Tell me about the charities you support?

I work with one in Cambodia called Senhoa. We take girls out of human trafficking and give them jobs as jewellery makers. The programme is from ages 6-18, but at 15-18 we give them jobs as jewellery makers. These girls are actually paid better than the teachers in Cambodia. They’re proper jobs, and of course it’s not a sweat shop, they don’t have to work if they don’t want to. It’s creative, not just plastic and paper. We provide them with Swarovski crystal’s so they feel very fancy with what they’re working with. And then of course the young ones are too young to be working so they get schooling, housing and are taken care of. It’s cute, when they get to 13-14 they’re like “I can’t wait to be a Senhoa girl!”

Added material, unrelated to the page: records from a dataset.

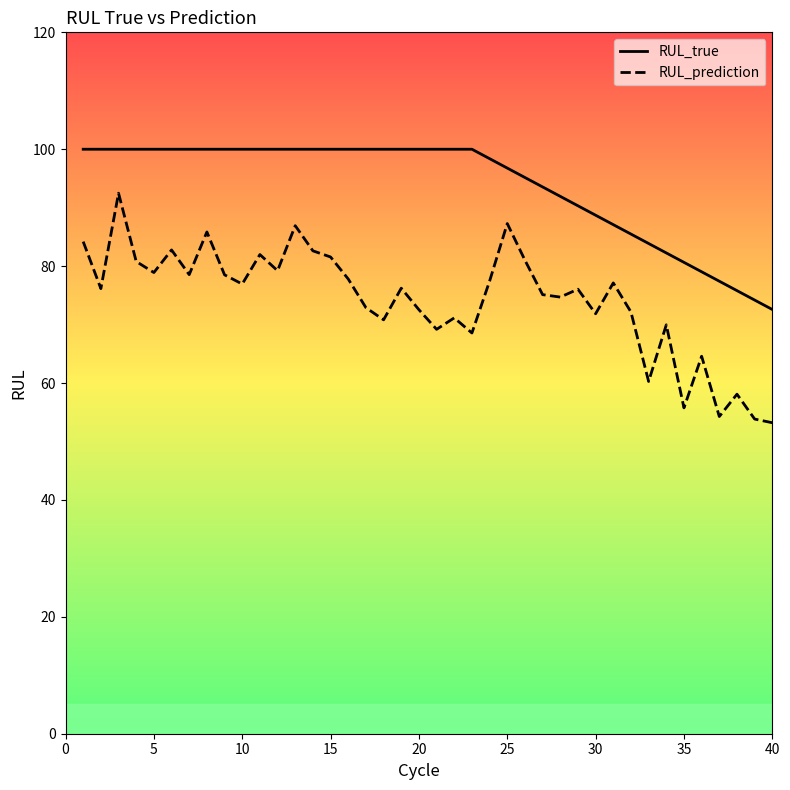

Which series has the largest total across all categories?

RUL_true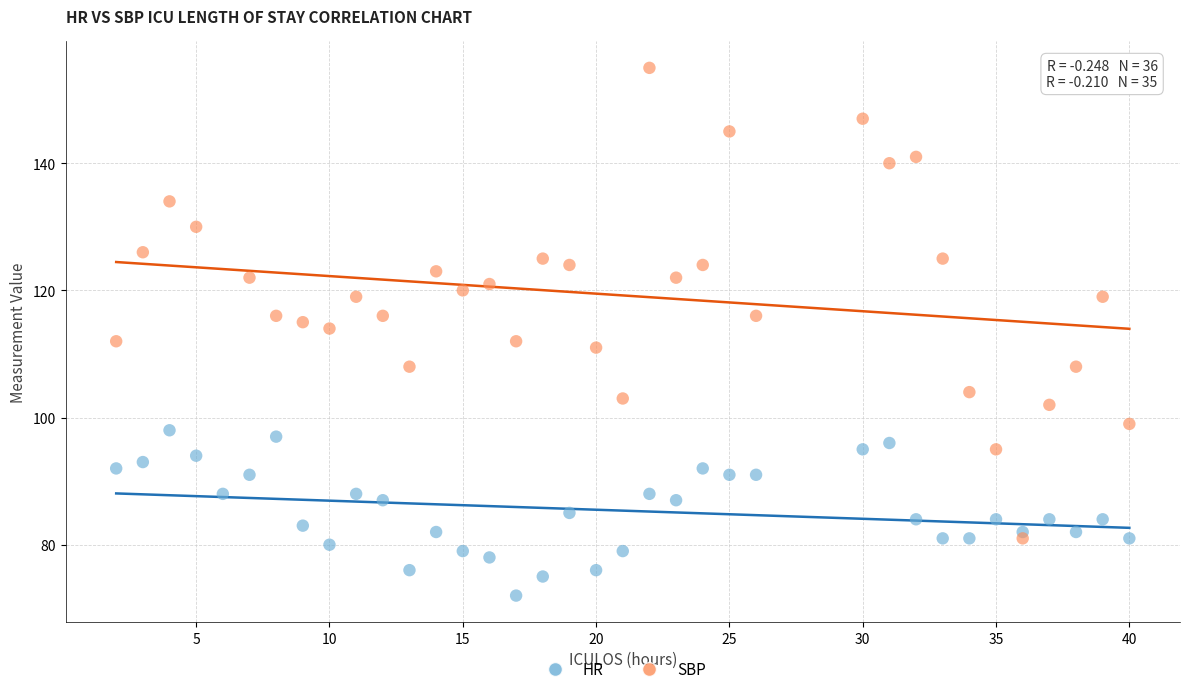

Which series contains the highest Y value?

SBP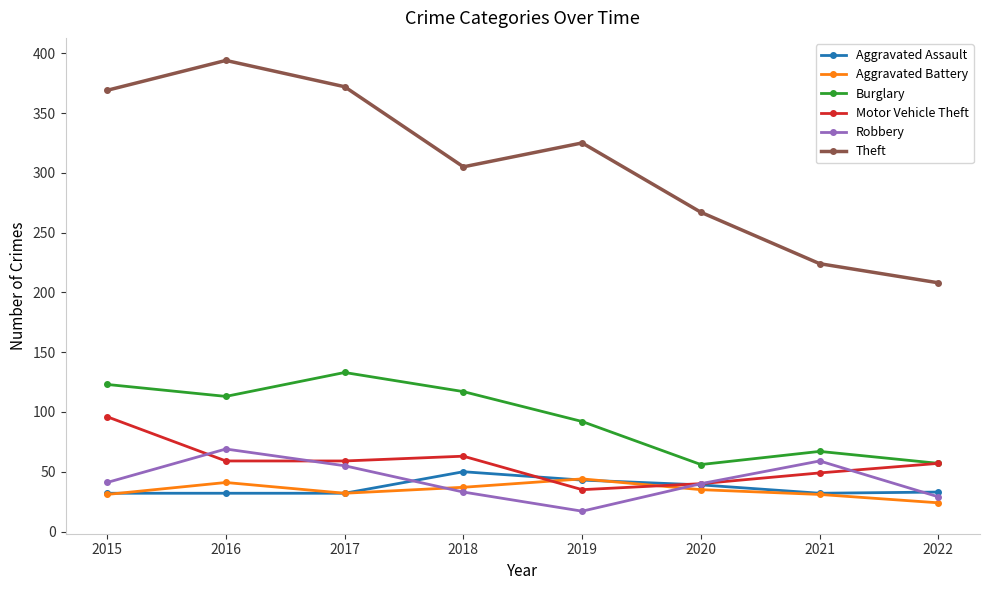

At how many categories does at least one series exceed 194?

8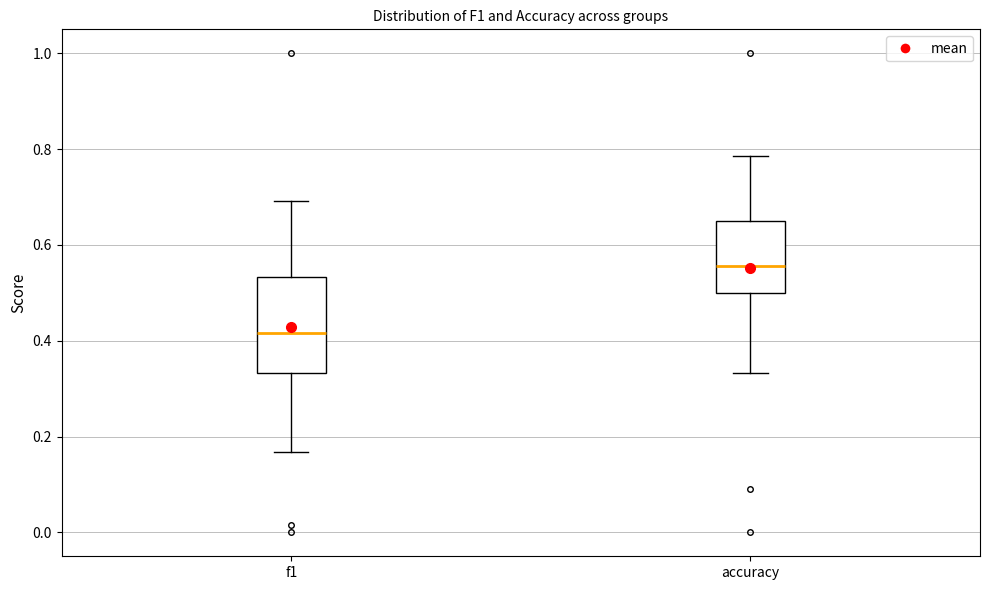

Where does the lower whisker of the box for f1 end on the y-axis? The values are not printed on the chart, so give them approximately, as read against the axis.

0.16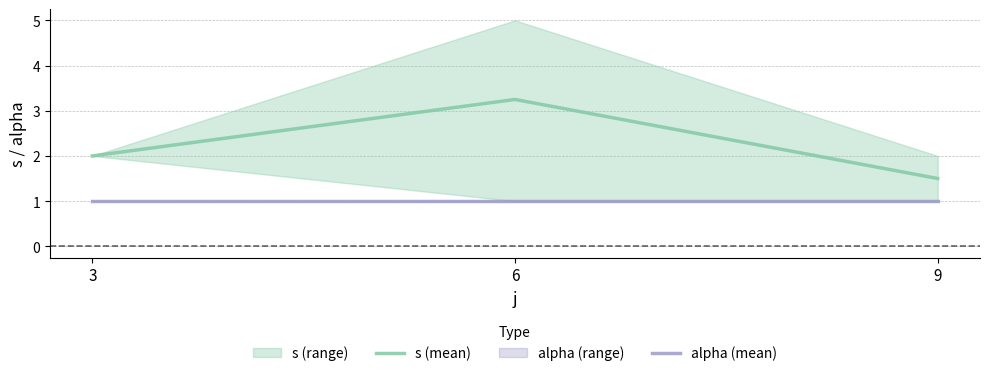

How many data points does each series have?

3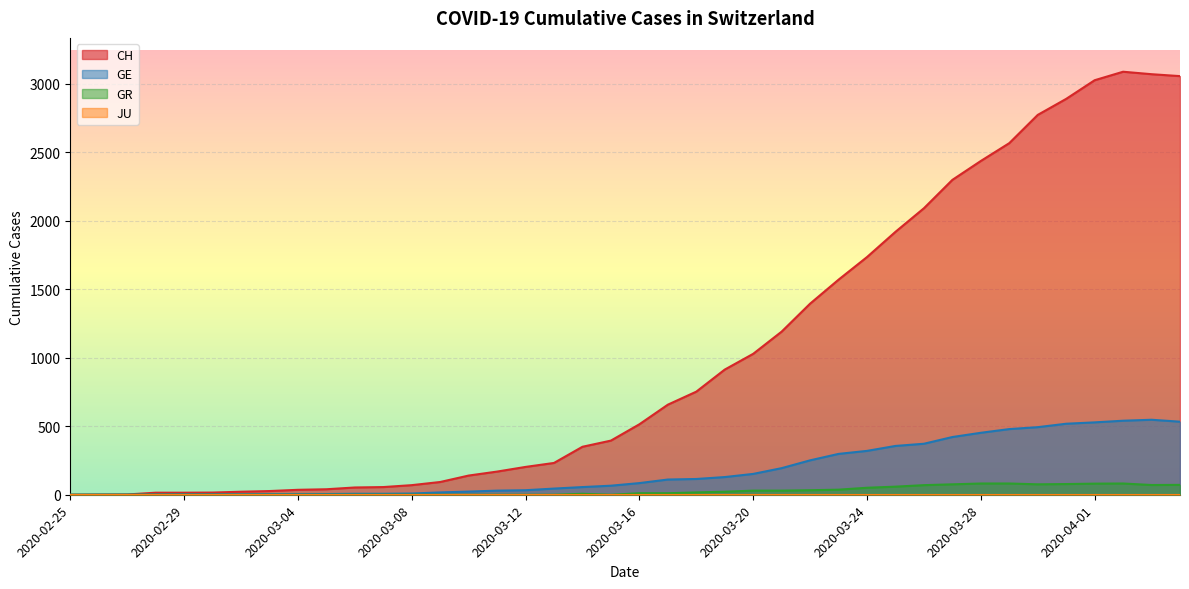

What is the total value across all series at 2020-03-06?

60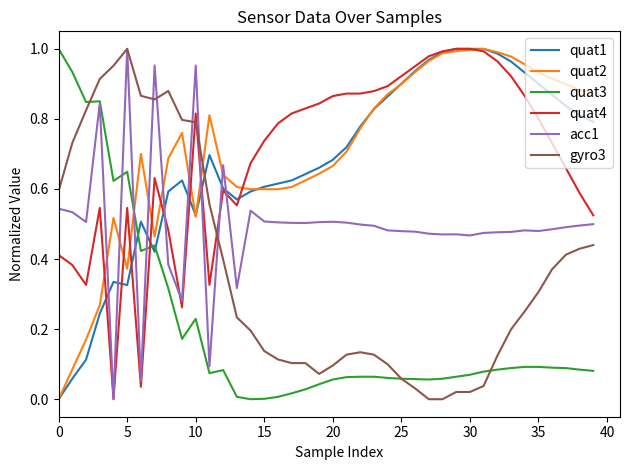

Which series ends up on top after the final intersection of gyro3 and quat2?

quat2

Since the Haiti earthquake, I’ve been working with a group in New York called Coalition for the Homeless. Usually, everything I do is with kids. I feel like they don’t have a voice, so I respect charities that take care of them.

Something else I support, which isn’t necessarily a charity, but something I feel very strongly about, is The Model Alliance in New York, which was founded by Sara Ziff, and is working to build rights for models. If you think about it, kids that act from a young age have phenomenal rights, and models the same age sometimes don’t even get paid or given food on a job. So working on that is something I get very excited about.

What’s coming up next year? Would you ever try your hand at acting?

My life is currently taken over with The Face, which is exciting. If someone said, “hey, try this out, we’ll teach you. You’ll have a great experience” then great, but I’m never the sort of person that’s like, “I must do it all!! I’m flattered by offers and suggestions, and I’m always happy to try something out, but I’m not the one that’s like “I must be a singer.” I don’t need to do it all.